Just Interpretations: Law Between Ethics and Politics.
Mossoff, Adam
ROSENFELD, Michael. Just Interpretations: Law Between Ethics and
Politics. Berkeley: University of California Press, 1998. xii + 296 pp.
Cloth, $45.00--Anyone familiar with twentieth century legal philosophy
will easily concede Michael Rosenfeld's opening claim that
"the practice of legal interpretation has been mired in a deep and
persistent crisis" (p. 13). The source of this crisis is the
critical dissolution of the practice of law into mere politics, that is,
the unfettered, Hobbesian quest for power within society. In response,
legal philosophers have advanced various conceptions of law that are
conceptually or normatively distinct from either amoral politics or
controversial ethical norms. Rosenfeld's Just Interpretations
provides the reader with a broad-ranging survey of the source and nature
of the crisis at hand, and what he considers to be the best solution
available to the pluralistic, democratic polity of our post-modern
age--the substantive, normative principle of "comprehensive
pluralism."
In fact, one of the principal values of Just Interpretations is
Rosenfeld's extensive, critical analysis of the recent, diverse
work on the issue of legal interpretation. He adeptly presents the
critical challenge of deconstructionism, and the apparent disintegration
of legal interpretation into mere (political) interpretation. Although
the critical challenge to law reaches farther back than
deconstructionism--to the Legal Realists in the twenties and
thirties--his cogent exegesis of the nature and implications of the
deconstructionist project is quite illuminating.
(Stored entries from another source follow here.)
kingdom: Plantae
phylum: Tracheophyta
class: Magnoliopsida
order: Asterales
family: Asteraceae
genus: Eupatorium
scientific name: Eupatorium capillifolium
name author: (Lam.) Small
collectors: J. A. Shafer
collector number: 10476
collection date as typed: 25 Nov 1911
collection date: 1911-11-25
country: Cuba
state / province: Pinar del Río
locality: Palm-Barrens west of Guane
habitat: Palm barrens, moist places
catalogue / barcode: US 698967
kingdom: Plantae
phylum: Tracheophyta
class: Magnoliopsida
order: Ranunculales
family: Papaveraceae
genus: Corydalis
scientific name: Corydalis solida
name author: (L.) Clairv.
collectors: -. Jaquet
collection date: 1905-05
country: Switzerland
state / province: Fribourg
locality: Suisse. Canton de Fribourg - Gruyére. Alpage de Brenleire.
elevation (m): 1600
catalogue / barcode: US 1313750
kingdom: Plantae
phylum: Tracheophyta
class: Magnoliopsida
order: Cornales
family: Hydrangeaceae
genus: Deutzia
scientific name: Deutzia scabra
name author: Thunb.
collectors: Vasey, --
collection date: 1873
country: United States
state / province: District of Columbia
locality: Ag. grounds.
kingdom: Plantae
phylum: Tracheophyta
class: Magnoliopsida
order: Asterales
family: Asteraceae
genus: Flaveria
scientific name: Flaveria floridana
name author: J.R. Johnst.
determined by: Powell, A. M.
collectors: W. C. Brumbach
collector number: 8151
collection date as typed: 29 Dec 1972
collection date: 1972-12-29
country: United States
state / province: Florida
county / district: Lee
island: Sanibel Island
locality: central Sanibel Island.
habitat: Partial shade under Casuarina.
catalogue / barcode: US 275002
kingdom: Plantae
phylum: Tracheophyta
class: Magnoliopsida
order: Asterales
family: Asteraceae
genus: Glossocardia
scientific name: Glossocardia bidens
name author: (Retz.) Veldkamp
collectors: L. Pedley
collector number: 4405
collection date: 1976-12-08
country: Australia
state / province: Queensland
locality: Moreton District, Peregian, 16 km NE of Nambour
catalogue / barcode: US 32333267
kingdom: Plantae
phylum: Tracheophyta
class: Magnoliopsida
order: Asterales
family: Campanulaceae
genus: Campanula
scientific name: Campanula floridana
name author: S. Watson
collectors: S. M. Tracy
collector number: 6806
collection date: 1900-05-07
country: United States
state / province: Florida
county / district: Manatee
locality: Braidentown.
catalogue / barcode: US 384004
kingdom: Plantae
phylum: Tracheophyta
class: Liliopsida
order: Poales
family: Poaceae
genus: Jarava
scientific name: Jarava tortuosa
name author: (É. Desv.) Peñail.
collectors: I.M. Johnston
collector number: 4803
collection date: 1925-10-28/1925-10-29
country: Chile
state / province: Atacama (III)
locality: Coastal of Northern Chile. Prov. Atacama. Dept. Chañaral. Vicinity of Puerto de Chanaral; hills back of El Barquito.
Rosenfeld then discusses, and ultimately rejects, the various
theoretical attempts to differentiate law from ethics and politics. He
explicates both Stanley Fish's and Ernest Weinrib's "new
legal formalism," Niklas Luhmann's conception of legal
autopoiesis, and Jurgen Habermas's discourse-theoretical approach
to proceduralism. Finally, he elucidates Richard Posner's Law and
Economics and Richard Rorty's "neopragmatism," two
theories based on legal pragmatism. There are also brief references to
the work of John Pawls and Ronald Dworkin, and, adding some historical
perspective to the contemporary debate, he discusses some of the ideas
of Oliver W. Holmes, John S. Mill, Jean-Jacques Rousseau, Thomas Hobbes,
and even Adam Smith. All in all, Rosenfeld has produced a well-rounded
survey of the controversy over legal interpretation within contemporary
jurisprudence.
However, Rosenfeld does not simply review the field of legal
philosophy. He directly engages each conception of law, and actively
enters into the discourse with his own analyses. He argues that
formalism, for instance, only masks substantive and controversial
ethical norms smuggled into these theories. Also, he argues that the
theses of Luhmann and Habermas ultimately fall prey to the threat of
either becoming "morally arbitrary" or requiring the
introduction of extralegal (ethical) norms. Thus, although Rosenfeld
finds certain concepts and methodologies within the aforementioned
conceptions of law useful in his own project, he concludes that any
attempt to bracket off law from the norms and values of politics and
ethics is an impossible task.
In illustrating this crucial critical theme, Rosenfeld discusses
interesting, up-to-date political and legal controversies. The questions
surrounding the adjudication of "hate speech" laws are used to
expose within legal pragmatism underlying normative choices concerning
the nature of practical consequences. The debate over abortion--with its
unique metaphysical, normative, and political quandaries--is another
counter-example which arises often in Rosenfeld's critical
analyses. He also returns to abortion in his positive exposition of
comprehensive pluralism, acknowledging that "comprehensive
pluralism cannot resolve the conflict over abortion, but it can reduce
the tensions that surround it" (p. 274). It is refreshing to read a
philosopher directly confronting a difficult case in expounding his own
thesis.
Unfortunately, it is impossible within a brief review to do justice
to Rosenfeld's conception of comprehensive pluralism as a
counterfactual ideal for just legal interpretation. Nonetheless, the
project represented by his slogan "pluralism as norm is best for
pluralism in fact" (p. 200) is quite unique and provocative. The
fact that he believes that law must take into account the political and
ethical norms of our pluralist polity is appealing to one's
postmodern intuitions. Overall, Rosenfeld's book, particularly with
respect to his critical survey of the discourse to date, is an
interesting contribution to the raging debate over legal interpretation.
--Adam Mossoff, University of Chicago Law School.